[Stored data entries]
********

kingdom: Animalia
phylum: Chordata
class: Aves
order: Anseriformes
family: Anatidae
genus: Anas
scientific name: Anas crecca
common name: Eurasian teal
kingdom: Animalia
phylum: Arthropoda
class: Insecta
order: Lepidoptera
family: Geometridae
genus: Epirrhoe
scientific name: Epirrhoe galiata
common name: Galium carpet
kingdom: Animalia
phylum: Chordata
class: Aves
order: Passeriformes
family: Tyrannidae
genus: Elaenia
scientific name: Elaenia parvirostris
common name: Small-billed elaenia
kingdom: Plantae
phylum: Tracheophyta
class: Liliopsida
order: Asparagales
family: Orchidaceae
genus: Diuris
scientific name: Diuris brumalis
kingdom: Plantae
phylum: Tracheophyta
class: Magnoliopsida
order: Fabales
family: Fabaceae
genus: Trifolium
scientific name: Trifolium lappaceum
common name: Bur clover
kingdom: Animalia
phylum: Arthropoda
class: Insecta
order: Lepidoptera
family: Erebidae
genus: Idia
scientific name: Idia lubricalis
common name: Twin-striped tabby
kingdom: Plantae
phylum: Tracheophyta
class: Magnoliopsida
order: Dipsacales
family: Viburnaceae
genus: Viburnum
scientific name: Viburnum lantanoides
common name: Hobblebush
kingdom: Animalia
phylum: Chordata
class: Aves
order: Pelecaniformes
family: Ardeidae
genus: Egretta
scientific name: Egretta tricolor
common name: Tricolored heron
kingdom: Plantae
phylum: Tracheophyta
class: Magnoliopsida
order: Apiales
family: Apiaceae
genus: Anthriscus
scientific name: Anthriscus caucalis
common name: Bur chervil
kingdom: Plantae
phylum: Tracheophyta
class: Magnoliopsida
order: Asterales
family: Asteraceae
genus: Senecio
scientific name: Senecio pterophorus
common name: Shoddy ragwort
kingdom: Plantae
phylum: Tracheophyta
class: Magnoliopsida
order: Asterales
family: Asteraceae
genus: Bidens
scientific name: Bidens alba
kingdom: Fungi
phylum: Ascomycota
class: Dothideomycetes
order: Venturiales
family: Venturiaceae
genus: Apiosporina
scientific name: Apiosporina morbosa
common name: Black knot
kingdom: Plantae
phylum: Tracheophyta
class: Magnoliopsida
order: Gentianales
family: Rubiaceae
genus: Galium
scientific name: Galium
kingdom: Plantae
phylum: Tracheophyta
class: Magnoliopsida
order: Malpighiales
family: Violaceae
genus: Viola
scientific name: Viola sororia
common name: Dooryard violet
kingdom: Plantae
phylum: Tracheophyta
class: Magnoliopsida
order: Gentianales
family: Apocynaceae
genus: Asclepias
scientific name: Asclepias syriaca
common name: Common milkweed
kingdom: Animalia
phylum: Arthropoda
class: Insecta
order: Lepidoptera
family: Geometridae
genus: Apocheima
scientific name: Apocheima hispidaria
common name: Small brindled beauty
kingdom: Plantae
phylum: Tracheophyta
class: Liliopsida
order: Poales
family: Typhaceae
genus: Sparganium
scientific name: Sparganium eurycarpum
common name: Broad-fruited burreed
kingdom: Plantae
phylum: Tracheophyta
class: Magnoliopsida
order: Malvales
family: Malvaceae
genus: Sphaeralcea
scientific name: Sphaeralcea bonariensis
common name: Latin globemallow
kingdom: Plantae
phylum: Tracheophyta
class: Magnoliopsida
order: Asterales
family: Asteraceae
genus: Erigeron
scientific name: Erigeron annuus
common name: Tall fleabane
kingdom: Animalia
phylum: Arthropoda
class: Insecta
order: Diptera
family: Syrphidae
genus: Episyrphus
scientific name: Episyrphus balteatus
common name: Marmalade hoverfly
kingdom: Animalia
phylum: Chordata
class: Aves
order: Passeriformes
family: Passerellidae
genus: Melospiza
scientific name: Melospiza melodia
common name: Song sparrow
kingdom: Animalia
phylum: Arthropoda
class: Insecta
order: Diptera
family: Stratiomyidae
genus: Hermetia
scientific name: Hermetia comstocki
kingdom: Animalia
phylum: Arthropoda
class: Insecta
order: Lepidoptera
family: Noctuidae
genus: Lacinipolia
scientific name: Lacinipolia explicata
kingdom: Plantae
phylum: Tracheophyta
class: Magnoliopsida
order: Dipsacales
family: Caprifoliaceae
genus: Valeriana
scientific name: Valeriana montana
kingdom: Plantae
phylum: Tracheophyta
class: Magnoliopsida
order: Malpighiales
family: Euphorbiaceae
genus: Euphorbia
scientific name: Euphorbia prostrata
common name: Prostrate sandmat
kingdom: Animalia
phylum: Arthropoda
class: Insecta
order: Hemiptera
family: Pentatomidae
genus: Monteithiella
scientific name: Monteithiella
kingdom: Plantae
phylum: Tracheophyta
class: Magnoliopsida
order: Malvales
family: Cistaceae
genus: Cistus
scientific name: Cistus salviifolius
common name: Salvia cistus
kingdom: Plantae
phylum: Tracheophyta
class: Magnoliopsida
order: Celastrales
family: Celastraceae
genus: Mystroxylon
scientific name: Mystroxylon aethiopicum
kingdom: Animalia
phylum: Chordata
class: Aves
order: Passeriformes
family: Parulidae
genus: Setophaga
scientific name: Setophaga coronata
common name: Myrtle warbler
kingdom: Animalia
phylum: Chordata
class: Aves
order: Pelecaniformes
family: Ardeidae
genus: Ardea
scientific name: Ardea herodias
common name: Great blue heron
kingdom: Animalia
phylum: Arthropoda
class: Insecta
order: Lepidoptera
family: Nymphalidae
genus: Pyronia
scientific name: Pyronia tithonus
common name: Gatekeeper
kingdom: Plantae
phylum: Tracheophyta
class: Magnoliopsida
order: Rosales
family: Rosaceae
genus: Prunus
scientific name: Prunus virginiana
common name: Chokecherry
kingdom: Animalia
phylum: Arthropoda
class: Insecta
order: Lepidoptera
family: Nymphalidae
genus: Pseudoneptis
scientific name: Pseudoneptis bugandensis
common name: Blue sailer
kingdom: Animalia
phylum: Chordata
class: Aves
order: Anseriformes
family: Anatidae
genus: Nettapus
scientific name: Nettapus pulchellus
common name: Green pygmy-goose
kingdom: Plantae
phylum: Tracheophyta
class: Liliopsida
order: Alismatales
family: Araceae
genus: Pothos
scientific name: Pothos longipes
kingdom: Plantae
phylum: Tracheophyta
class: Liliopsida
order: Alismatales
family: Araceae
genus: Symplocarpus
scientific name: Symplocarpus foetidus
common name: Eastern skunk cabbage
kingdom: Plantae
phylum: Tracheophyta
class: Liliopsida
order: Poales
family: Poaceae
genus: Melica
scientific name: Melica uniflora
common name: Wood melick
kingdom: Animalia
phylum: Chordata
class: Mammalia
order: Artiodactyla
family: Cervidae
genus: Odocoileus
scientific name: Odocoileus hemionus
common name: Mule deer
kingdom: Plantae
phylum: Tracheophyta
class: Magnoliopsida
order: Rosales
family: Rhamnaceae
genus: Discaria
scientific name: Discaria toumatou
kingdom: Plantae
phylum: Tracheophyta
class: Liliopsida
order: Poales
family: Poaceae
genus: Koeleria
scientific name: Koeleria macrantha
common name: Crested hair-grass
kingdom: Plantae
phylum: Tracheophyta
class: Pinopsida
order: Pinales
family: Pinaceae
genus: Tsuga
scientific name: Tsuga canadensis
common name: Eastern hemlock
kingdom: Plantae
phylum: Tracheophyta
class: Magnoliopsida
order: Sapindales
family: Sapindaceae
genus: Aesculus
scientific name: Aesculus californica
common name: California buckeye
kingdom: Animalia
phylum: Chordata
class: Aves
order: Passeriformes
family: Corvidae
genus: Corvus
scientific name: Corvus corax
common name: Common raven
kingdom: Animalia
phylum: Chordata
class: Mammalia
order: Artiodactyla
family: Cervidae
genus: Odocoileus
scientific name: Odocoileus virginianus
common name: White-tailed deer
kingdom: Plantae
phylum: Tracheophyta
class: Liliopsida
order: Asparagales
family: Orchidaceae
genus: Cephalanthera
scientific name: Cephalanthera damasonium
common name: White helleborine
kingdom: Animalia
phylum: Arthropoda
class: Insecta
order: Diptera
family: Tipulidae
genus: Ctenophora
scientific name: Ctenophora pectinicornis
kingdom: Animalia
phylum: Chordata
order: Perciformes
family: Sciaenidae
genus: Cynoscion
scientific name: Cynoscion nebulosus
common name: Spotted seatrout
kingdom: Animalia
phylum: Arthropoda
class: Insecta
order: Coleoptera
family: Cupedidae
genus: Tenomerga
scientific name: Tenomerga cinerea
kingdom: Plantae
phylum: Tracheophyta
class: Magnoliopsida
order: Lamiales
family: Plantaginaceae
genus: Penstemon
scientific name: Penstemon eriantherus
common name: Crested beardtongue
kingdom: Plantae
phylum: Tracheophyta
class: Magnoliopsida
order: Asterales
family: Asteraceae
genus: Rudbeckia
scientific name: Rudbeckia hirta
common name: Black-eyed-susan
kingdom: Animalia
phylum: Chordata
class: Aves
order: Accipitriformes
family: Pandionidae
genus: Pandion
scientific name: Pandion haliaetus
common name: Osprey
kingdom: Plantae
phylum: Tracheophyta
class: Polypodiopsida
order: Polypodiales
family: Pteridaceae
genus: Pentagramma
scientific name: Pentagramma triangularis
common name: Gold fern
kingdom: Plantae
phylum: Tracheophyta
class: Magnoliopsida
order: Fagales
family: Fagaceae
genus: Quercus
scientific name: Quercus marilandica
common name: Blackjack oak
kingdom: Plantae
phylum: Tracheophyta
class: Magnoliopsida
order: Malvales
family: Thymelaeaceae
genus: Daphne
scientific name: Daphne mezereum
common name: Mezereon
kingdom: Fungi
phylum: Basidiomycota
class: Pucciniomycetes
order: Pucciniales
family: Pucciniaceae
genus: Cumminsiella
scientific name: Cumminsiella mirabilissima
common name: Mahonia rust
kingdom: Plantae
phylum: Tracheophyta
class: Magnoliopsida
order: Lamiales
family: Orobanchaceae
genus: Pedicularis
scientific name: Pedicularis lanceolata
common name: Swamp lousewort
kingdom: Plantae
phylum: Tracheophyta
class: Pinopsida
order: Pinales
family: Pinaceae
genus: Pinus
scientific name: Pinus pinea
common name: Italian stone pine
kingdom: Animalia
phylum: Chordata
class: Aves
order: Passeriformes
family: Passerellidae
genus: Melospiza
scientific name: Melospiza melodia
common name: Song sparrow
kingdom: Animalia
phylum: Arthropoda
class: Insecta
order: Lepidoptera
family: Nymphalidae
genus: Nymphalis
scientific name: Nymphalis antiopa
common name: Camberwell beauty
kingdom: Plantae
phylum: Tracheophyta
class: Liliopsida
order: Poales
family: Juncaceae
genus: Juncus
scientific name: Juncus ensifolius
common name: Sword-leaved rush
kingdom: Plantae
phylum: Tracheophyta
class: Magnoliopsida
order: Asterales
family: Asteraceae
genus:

********

Put everything above from the line containing "scientific name: Discaria toumatou" down to the line containing "family: Tipulidae", both included, into a Markdown table with the columns Row and Line. Leave out blank lines.

## Worked solution
| Row | Line |
|---|---|
| 1 | scientific name: Discaria toumatou |
| 2 | kingdom: Plantae |
| 3 | phylum: Tracheophyta |
| 4 | class: Liliopsida |
| 5 | order: Poales |
| 6 | family: Poaceae |
| 7 | genus: Koeleria |
| 8 | scientific name: Koeleria macrantha |
| 9 | common name: Crested hair-grass |
| 10 | kingdom: Plantae |
| 11 | phylum: Tracheophyta |
| 12 | class: Pinopsida |
| 13 | order: Pinales |
| 14 | family: Pinaceae |
| 15 | genus: Tsuga |
| 16 | scientific name: Tsuga canadensis |
| 17 | common name: Eastern hemlock |
| 18 | kingdom: Plantae |
| 19 | phylum: Tracheophyta |
| 20 | class: Magnoliopsida |
| 21 | order: Sapindales |
| 22 | family: Sapindaceae |
| 23 | genus: Aesculus |
| 24 | scientific name: Aesculus californica |
| 25 | common name: California buckeye |
| 26 | kingdom: Animalia |
| 27 | phylum: Chordata |
| 28 | class: Aves |
| 29 | order: Passeriformes |
| 30 | family: Corvidae |
| 31 | genus: Corvus |
| 32 | scientific name: Corvus corax |
| 33 | common name: Common raven |
| 34 | kingdom: Animalia |
| 35 | phylum: Chordata |
| 36 | class: Mammalia |
| 37 | order: Artiodactyla |
| 38 | family: Cervidae |
| 39 | genus: Odocoileus |
| 40 | scientific name: Odocoileus virginianus |
| 41 | common name: White-tailed deer |
| 42 | kingdom: Plantae |
| 43 | phylum: Tracheophyta |
| 44 | class: Liliopsida |
| 45 | order: Asparagales |
| 46 | family: Orchidaceae |
| 47 | genus: Cephalanthera |
| 48 | scientific name: Cephalanthera damasonium |
| 49 | common name: White helleborine |
| 50 | kingdom: Animalia |
| 51 | phylum: Arthropoda |
| 52 | class: Insecta |
| 53 | order: Diptera |
| 54 | family: Tipulidae |